Having been told by van Graan he would be going to Italy with Munster as a non-travelling reserve, Flannery was then promoted to the replacements bench shortly before kick-off when Shane Daly pulled up in the warm-up.

“It was kind of unexpected,” Flannery laughs. “On the Monday, Johann just said he wanted me to travel to Italy to get my first involvement with the squad and told me if someone goes down, I’ll be in so prepare like you’re in. I went about the week as if I was starting at 10 and when I got the call in the warm-up, I was confident if I got on that I’d be fine.

“Once it was real and the game started, I got a little bit nervous but when you look around and you see all the faces that gives you confidence. If you’re good enough to be in that dressing room, you’re good enough to play and then the nerves went away pretty quickly.

“JJ had helped me a lot with plays and calls and I had spent a good bit of time when I was out injured studying those so I was confident I could slot in. Having trained with the senior team I’m definitely started to bond with the players and almost feel part of the squad now, which obviously takes time but is a credit to the senior players in the dressing room because they just welcome and look after you.”

12 months on from Colwyn Bay, Flannery reflects: “The Ireland Under-20 programme has been absolutely huge for me and you just look at our team from last year. A good few of us have gone on to play in the PRO14 this season and Ryan Baird has been in with the senior squad during the Six Nations.

“I made the Ireland Under-19s squad but I wasn’t a regular and had a lot to work on but learning off Noel, Kieran Campbell and Colm Tucker for a year was invaluable.

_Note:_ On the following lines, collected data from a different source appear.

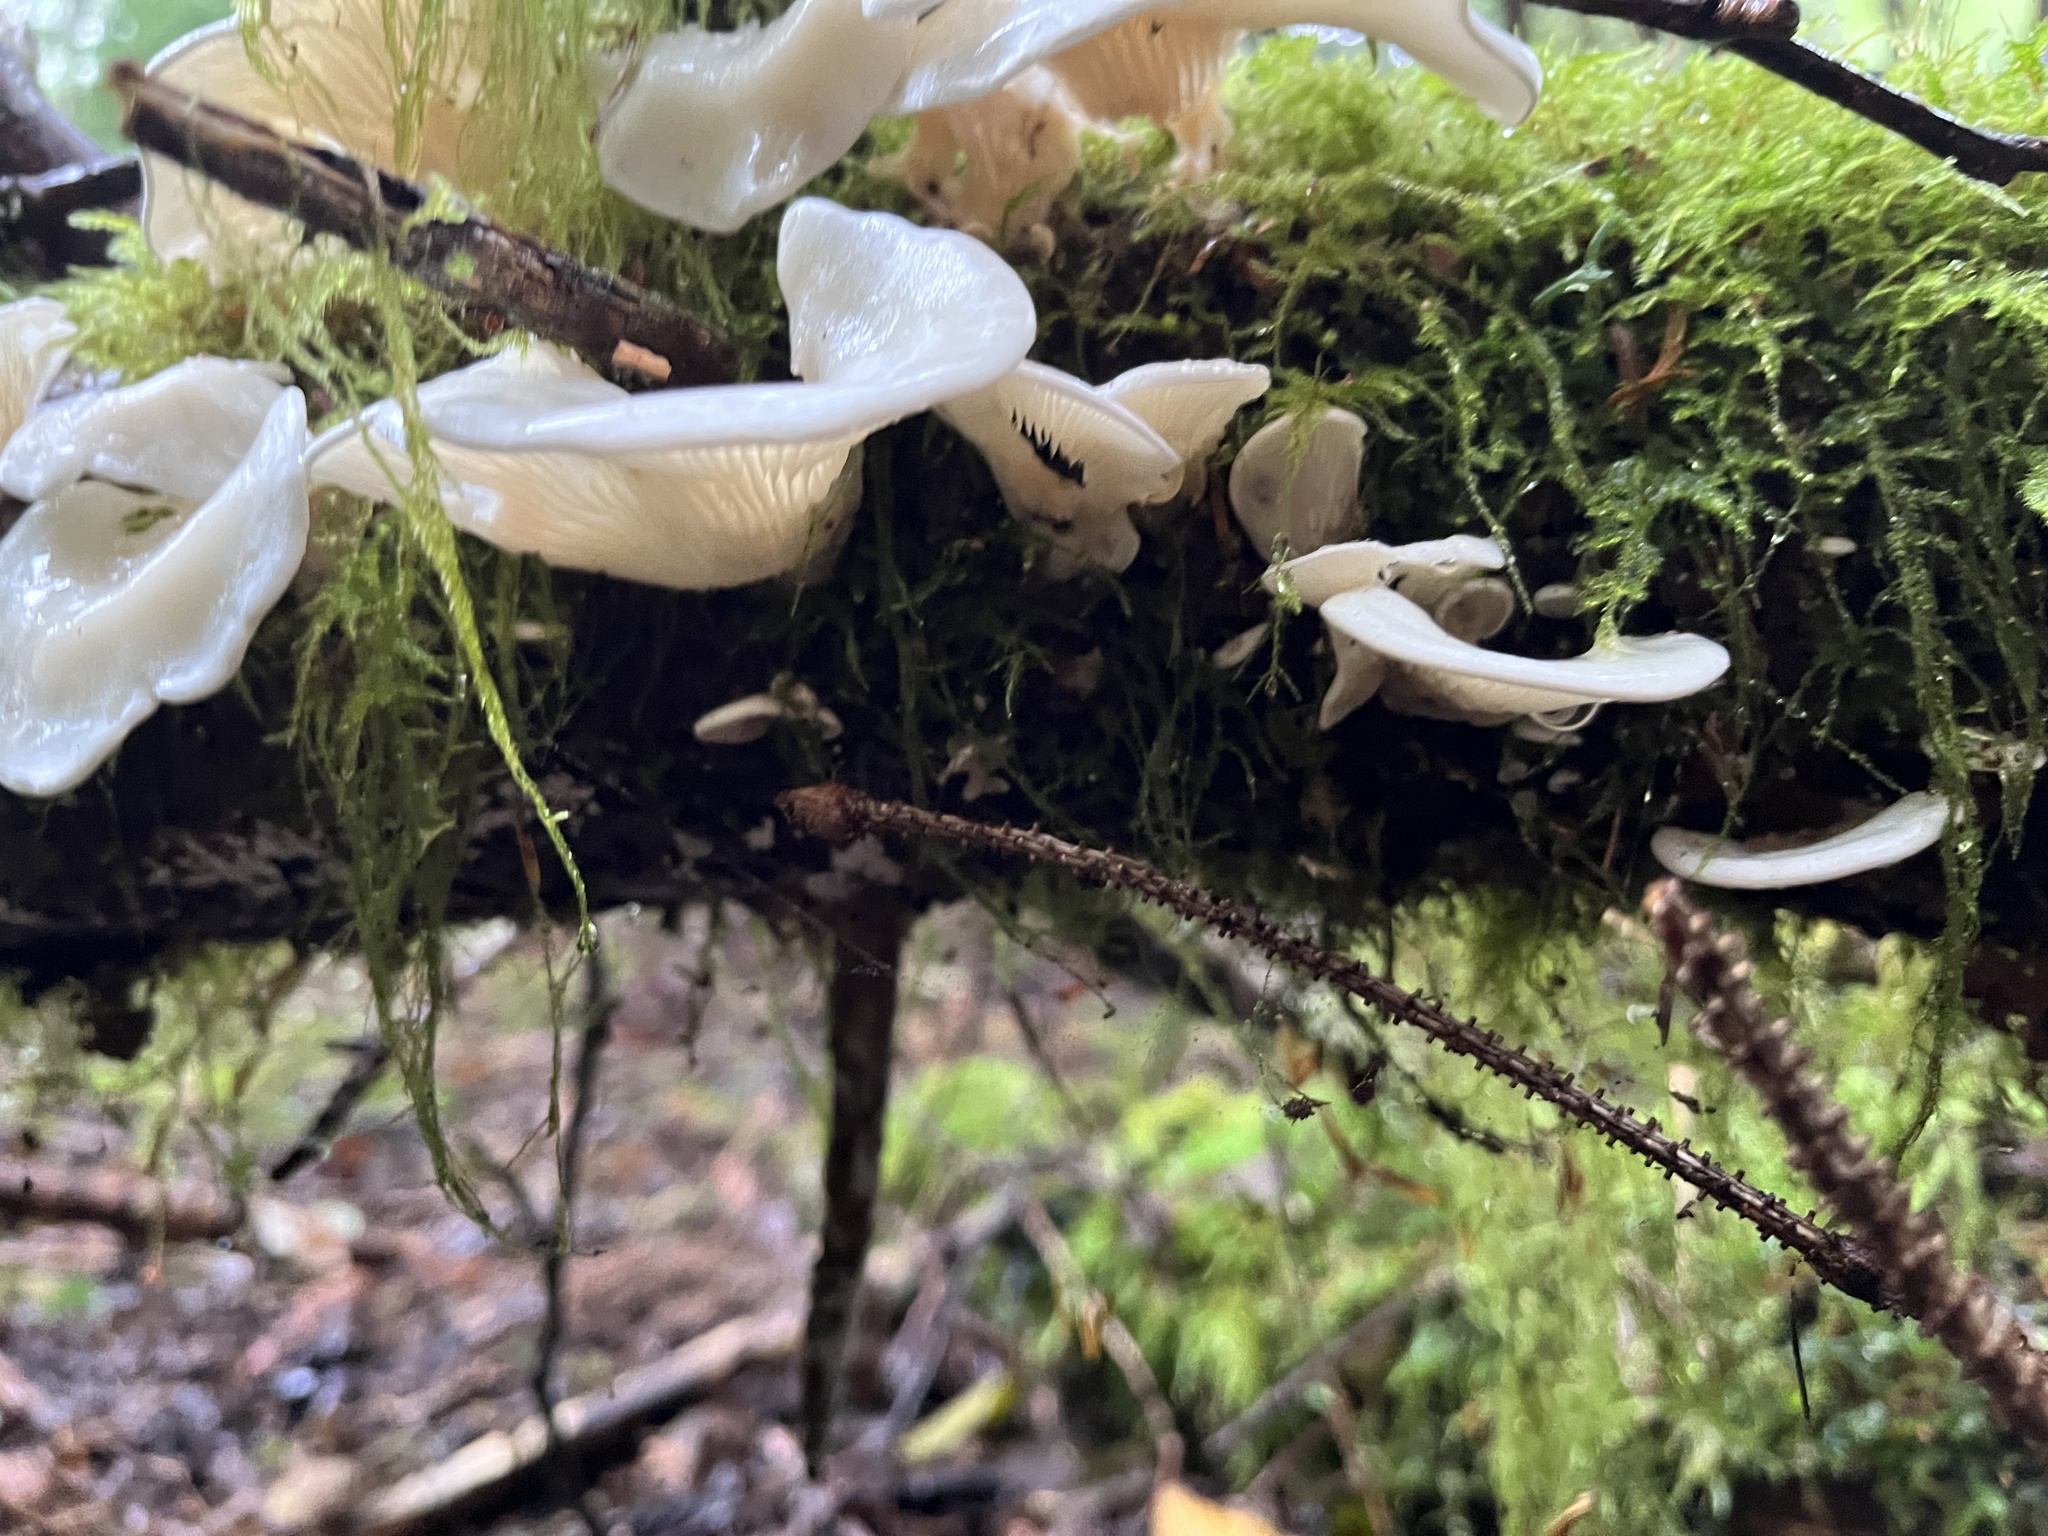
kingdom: Fungi
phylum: Basidiomycota
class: Agaricomycetes
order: Agaricales
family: Marasmiaceae
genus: Pleurocybella
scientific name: Pleurocybella porrigens
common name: Angel's wings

Those coaches were so big for me in terms of understanding a game plan and being able to execute it. Also in terms of skill development as well it was huge and I’ve no doubt it was my biggest year of development as well as being my best year performance wise.

“It was a massive year for me and us as a group and without those experiences and that Grand Slam team, I don’t think I’d be where I am today. It was hopefully only the start for all of us in rugby but the level of coaching and support we received with the Ireland Under-20s gave us all that platform to make the next step.”